8th May 2018 5 minute read
The contact centre is always evolving, with new digital channels being implemented in a quest to reduce customer effort. But despite predictions that customers will not stop picking up the phone when they have an issue, the calls have not stopped, and voice remains the most-used channel across the customer service industry.
The prime reason for this is that, when your query is complex or emotional, talking to a human is just a better experience. When you’ve already had to contact a train company five times just to get a ticket collection code, trying to communicate the problem to a robot makes your frustration even worse – trust me!
Digital channels obviously have their uses (e.g. in transactional, data-driven query resolution), but we are not yet at a point where technology can displace all human contact. Contact centres are, and will continue to be, fundamentally about people serving people. However, we can still expect to see some significant changes to the landscape over the next few years.
Contact centre service volumes will be automated
There is a big opportunity to reduce contact centre service volumes through automation. We have already seen evidence of this in some sectors. In telecoms, clearer pricing combined with intelligent apps that monitor and equate data usage in real time has led to a reduced number of customer billing enquiries. In retail banking, the contact mix has been transformed thanks to the ease with which customers can now move their money around, view their balances and make applications. Innovations like these make customers’ lives easier through reducing effort and increasing speed of access.
Moving forward, intelligent IVRs and AI will lead to a decrease in some transactional contacts (‘where is my order’, making a payment etc.), but they will also have to recover from a bad public perception before they can be considered truly experience-enhancing.
Forecasting will die
A key component of delivering fantastic customer service is answering a query quickly, regardless of which channel it comes through. Having to wait for an advisor for more than 60 seconds is a major cause of customer dissatisfaction.
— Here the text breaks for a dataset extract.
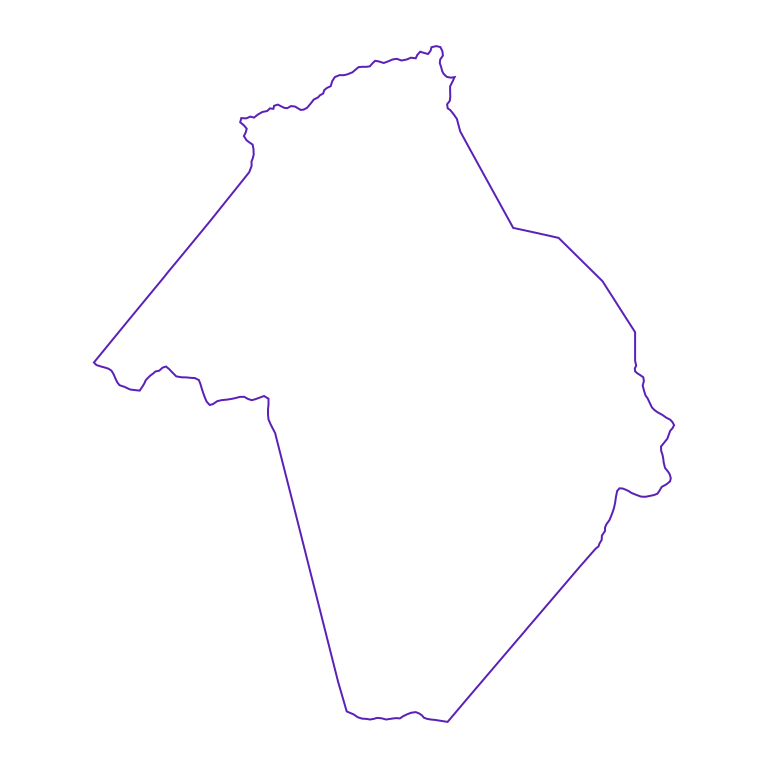 the district of Tucano, Bahia, Brazil
{"feature_id": "56859067B77744280131750", "entity_name": "Tucano", "entity_type": "district", "adm_level": 2, "iso_a3": "BRA", "parent_name": "Brazil", "parent_adm1": "Bahia", "projection": "orthographic", "projection_center": [-38.821, -11.037], "detail": "fine", "context": "isolated", "style": "outline", "palette": "violet", "viewbox_px": 768, "rotation_deg": 0, "n_neighbors": 0, "source": "geoboundaries", "source_scale": "gbopen_adm2", "svg_char_len": 3290}
<svg xmlns="http://www.w3.org/2000/svg" viewBox="0 0 768 768"><path d="M447.6,721.9L467.4,698.5L517.6,639.6L520.9,635.8L528.3,627.0L538.4,615.2L579.8,566.7L595.6,548.7L598.5,546.4L599.5,543.5L601.7,539.9L601.9,535.6L605.0,531.0L605.0,527.6L606.4,524.3L609.5,520.0L611.1,516.1L612.6,512.2L614.0,507.9L615.1,502.9L616.0,496.6L617.2,490.9L619.5,488.3L622.6,488.5L625.7,489.7L628.5,491.0L631.4,492.9L636.1,494.8L641.0,496.6L645.3,496.8L648.9,496.1L653.8,495.1L657.4,493.7L659.5,490.7L661.7,486.9L666.3,484.4L670.0,481.4L670.8,478.3L669.7,474.3L667.9,471.4L665.0,467.9L663.7,462.5L663.2,458.3L662.4,454.4L661.2,451.1L661.0,446.5L664.2,442.6L667.4,438.6L668.9,434.4L670.2,430.8L672.6,428.1L674.1,425.1L672.4,422.0L670.2,419.7L666.3,417.7L662.5,415.0L657.6,412.3L654.3,409.9L651.9,407.4L649.5,402.4L647.6,398.3L645.6,395.6L644.1,391.0L642.7,385.5L643.9,381.0L643.3,377.3L640.5,375.3L637.8,373.6L635.2,371.5L634.8,368.4L636.2,365.7L635.1,360.8L635.1,356.6L635.1,332.2L618.5,306.3L612.8,297.3L607.4,288.9L602.5,281.2L558.6,237.9L536.7,233.0L513.2,227.9L470.4,150.1L460.2,131.4L458.4,124.7L456.9,118.9L453.5,114.1L450.3,110.1L447.7,108.3L447.1,104.3L449.8,100.8L450.3,96.3L450.1,90.7L450.1,86.4L452.7,81.2L454.6,77.1L450.8,77.7L446.7,76.8L443.6,73.8L442.1,70.9L441.3,67.6L439.8,63.0L440.2,59.5L442.9,55.6L442.4,51.2L440.4,47.1L436.4,46.1L431.5,47.2L430.6,50.7L428.0,54.0L424.0,52.9L420.2,51.7L417.4,54.8L415.7,58.3L410.9,57.7L406.7,59.5L401.5,60.5L396.8,58.8L392.5,59.5L388.3,61.3L383.8,63.0L378.2,61.3L375.1,60.8L372.5,63.3L369.9,66.3L366.8,66.8L362.5,66.8L358.6,67.1L355.6,69.6L352.3,72.4L346.9,74.5L343.6,75.2L339.5,75.1L334.8,77.1L332.2,81.2L330.7,86.2L327.0,87.9L324.2,90.2L323.2,93.5L320.1,95.2L317.9,97.5L313.8,99.5L310.8,103.4L307.1,107.8L303.7,109.6L300.6,109.9L298.0,108.3L294.9,106.5L291.0,106.1L287.2,108.2L284.2,107.8L280.9,106.2L277.9,104.6L274.1,105.8L273.4,108.8L269.9,108.4L267.2,111.0L262.3,112.0L257.8,114.6L254.0,117.6L250.3,116.6L246.2,118.4L241.3,118.1L240.2,122.3L243.9,125.3L246.7,128.7L245.8,132.2L243.9,136.1L246.6,140.3L249.1,142.2L252.6,144.6L253.5,149.1L253.7,154.7L252.7,158.5L251.5,161.6L251.6,165.9L249.3,172.1L209.6,221.7L175.9,262.6L167.0,273.3L164.3,276.8L129.0,319.6L93.9,362.5L96.4,365.0L101.3,366.6L105.1,367.6L108.5,368.7L111.5,370.7L113.7,374.4L115.7,379.1L117.4,382.5L119.5,385.2L124.6,386.9L130.1,389.5L134.9,390.1L139.7,390.6L142.6,386.3L144.3,383.5L145.7,380.3L147.8,378.0L150.4,375.5L153.2,373.5L155.4,371.5L159.2,370.7L162.5,367.7L166.0,366.5L169.5,369.4L171.7,371.8L176.3,376.4L181.8,377.3L186.3,377.4L190.4,377.8L194.9,378.1L198.8,380.0L200.2,383.3L201.6,388.0L203.3,393.3L205.0,397.9L206.7,401.7L209.7,405.0L213.1,404.0L217.2,401.2L221.3,400.2L227.9,399.5L233.6,398.5L240.0,396.9L244.4,396.9L247.9,398.9L251.7,400.2L255.0,399.3L259.5,397.7L264.0,396.0L268.5,398.7L268.5,404.7L268.0,409.1L268.0,414.4L268.5,419.4L270.6,424.3L272.7,428.4L275.2,433.2L276.1,437.0L295.7,514.0L316.7,597.1L338.1,681.8L346.7,711.4L350.1,712.9L353.5,714.3L357.7,717.2L361.9,718.6L366.5,718.9L370.1,719.5L373.5,718.9L377.1,717.9L381.2,718.2L386.1,719.5L391.4,718.7L396.0,718.1L399.9,718.4L403.3,716.1L407.1,714.3L411.0,712.8L415.7,712.1L419.0,713.4L422.0,715.4L423.9,717.7L427.2,718.9L431.5,719.6L434.9,719.9L447.6,721.9Z" fill="none" stroke="#5b21b6" stroke-width="2"/></svg>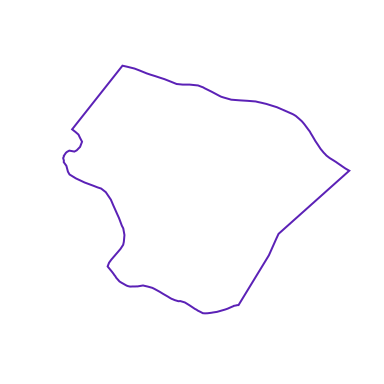 La Haut, Laborie, Saint Lucia, rotated 294°
{"feature_id": "8701671B91946398565623", "entity_name": "La Haut", "entity_type": "district", "adm_level": 2, "iso_a3": "LCA", "parent_name": "Saint Lucia", "parent_adm1": "Laborie", "projection": "mercator", "projection_center": [-61.001, 13.792], "detail": "fine", "context": "isolated", "style": "outline", "palette": "violet", "viewbox_px": 384, "rotation_deg": 294, "n_neighbors": 0, "source": "geoboundaries", "source_scale": "gbopen_adm2", "svg_char_len": 2294}
<svg xmlns="http://www.w3.org/2000/svg" viewBox="0 0 384 384"><g transform="rotate(294 192 192)"><path d="M172.8,60.2L172.4,60.5L170.6,60.5L168.7,62.1L167.7,62.5L167.1,62.7L164.8,66.6L160.1,70.4L158.7,72.3L158.2,73.0L158.1,73.7L157.2,80.4L157.1,86.1L157.0,90.0L157.6,99.4L157.8,103.8L158.2,107.6L157.8,109.2L156.8,113.3L152.0,121.0L147.9,125.4L145.4,128.2L141.7,132.3L138.6,135.8L136.8,137.6L132.7,141.6L131.2,143.5L130.8,144.0L125.2,147.8L121.1,149.2L118.7,150.0L118.2,150.1L115.8,150.6L110.8,149.8L97.4,145.8L93.7,145.0L89.7,145.2L89.4,145.7L88.6,147.3L86.7,151.1L85.9,152.6L85.7,152.9L85.5,153.3L85.3,153.7L84.9,154.2L83.8,156.3L83.5,156.7L82.8,157.7L80.8,162.1L80.4,164.8L80.4,165.2L80.1,168.1L79.9,170.2L79.9,170.6L80.0,171.9L80.4,173.9L80.7,174.5L81.3,175.7L82.7,178.7L83.7,180.8L86.7,185.3L86.9,186.5L87.6,190.0L88.3,194.7L88.2,197.2L87.7,203.2L87.2,206.9L86.5,213.6L86.4,213.9L86.1,216.7L86.2,218.3L86.2,220.1L86.7,224.0L87.6,225.7L88.2,230.3L87.9,232.8L87.5,235.7L86.8,239.9L86.4,242.1L86.3,244.1L86.0,245.4L86.0,245.7L85.9,248.4L85.7,251.2L86.2,252.6L86.5,253.4L87.6,255.6L89.6,258.9L90.5,260.2L92.6,263.5L93.0,264.0L97.7,269.6L98.4,270.4L100.0,272.1L100.7,272.7L103.0,274.8L104.6,276.3L104.9,276.4L106.5,278.7L106.9,279.1L107.1,279.4L107.6,280.5L126.1,282.9L165.5,288.0L183.5,288.0L189.0,288.1L275.4,327.0L275.8,323.2L275.8,322.9L276.7,318.0L277.6,313.3L277.8,312.2L277.9,311.9L278.4,308.5L279.0,304.1L279.1,303.6L280.0,299.9L280.6,298.6L281.5,296.3L283.7,291.9L286.4,287.7L288.7,284.0L289.8,282.5L292.3,279.0L293.6,277.1L294.1,276.4L295.2,275.0L296.1,273.3L299.6,267.1L300.4,265.5L301.3,263.6L302.5,259.9L303.7,255.9L304.0,253.6L304.1,252.4L304.0,235.1L303.3,229.2L302.7,224.1L302.2,221.5L301.7,218.8L301.1,216.0L300.6,213.3L297.9,205.7L295.1,198.2L292.3,190.3L291.2,182.5L290.9,179.9L291.0,177.5L291.2,174.8L291.6,169.2L291.9,161.4L292.1,159.7L292.1,159.3L292.0,158.0L291.8,154.2L289.1,146.0L288.8,145.3L286.3,139.7L285.5,137.3L284.4,134.0L284.2,128.0L283.9,121.0L283.3,115.4L282.9,111.3L282.3,106.3L281.9,102.0L281.9,101.2L281.7,94.9L281.4,89.3L280.1,82.0L279.1,77.1L200.5,57.0L200.1,58.5L199.5,61.0L198.3,64.9L196.0,67.6L193.2,71.1L187.7,71.4L183.1,69.7L181.1,68.1L180.2,64.3L179.9,63.1L178.0,61.6L176.6,60.9L172.8,60.2Z" fill="none" stroke="#5b21b6" stroke-width="2"/></g></svg>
Today, many businesses still try to predict volume demand by each respective channel. However, the growth in the number of channels now available to customers is making the forecasting process futile. Organisations unwilling to overstaff for cost reasons will ultimately cause their customers pain as a result of long wait times.
So, how do we flip this problem on its head?
If you’ve ever overheard a discussion about the future of the contact centre, you’ll be familiar with the term ‘super agents’. This term is applied to the advisors that will be left in place once the predicted mass automation of the customer service sector has taken place. These agents will be able to handle enquiries across multiple channels, whilst also managing front and back office tasks. Put simply, they will manage the end-to-end customer journey while working hand-in-hand with AI.
If implemented effectively, ‘super agents’ could create agility and transform the customer experience, and remove the issue of forecasting. The cost of over-staffing would be greatly reduced in this more holistic, less-siloed approach to contact channels. Advisors would be utilised by switching seamlessly from front to back office work types, based on the customers’ needs.
However, this would of course be a massive cultural and process change for an organisation to undertake. I believe that we will eventually get to this point, but it’s hard to predict when exactly we will do so. In the meantime, a focus on developing and enhancing the skills of existing agents so that they can work across more channels may be more effective.
Investing in digital workplaces will improve employee and customer satisfaction
If we want advisors to be passionate about our clients’ brands, we need to invest in their needs first. For many advisors, the contact centre is their first ever place of work. It’s a place where they will learn employee values and meet people who may shape their professional life. Organisations need to facilitate an environment where this learning is possible – a workplace with clear progression opportunities, where employees are valued and truly cared for.
Offerings including flexible shift patterns, homeworking, mentor schemes, digitised onboarding, AI assistance tools, digital in-life, and proper offline time for development will help employees to feel like their work is a career rather than a hierarchical job.
Focusing on these specific areas will be key to retaining a skilled, committed and truly brand-aligned workforce – as the old saying goes, a happy employee is a productive employee.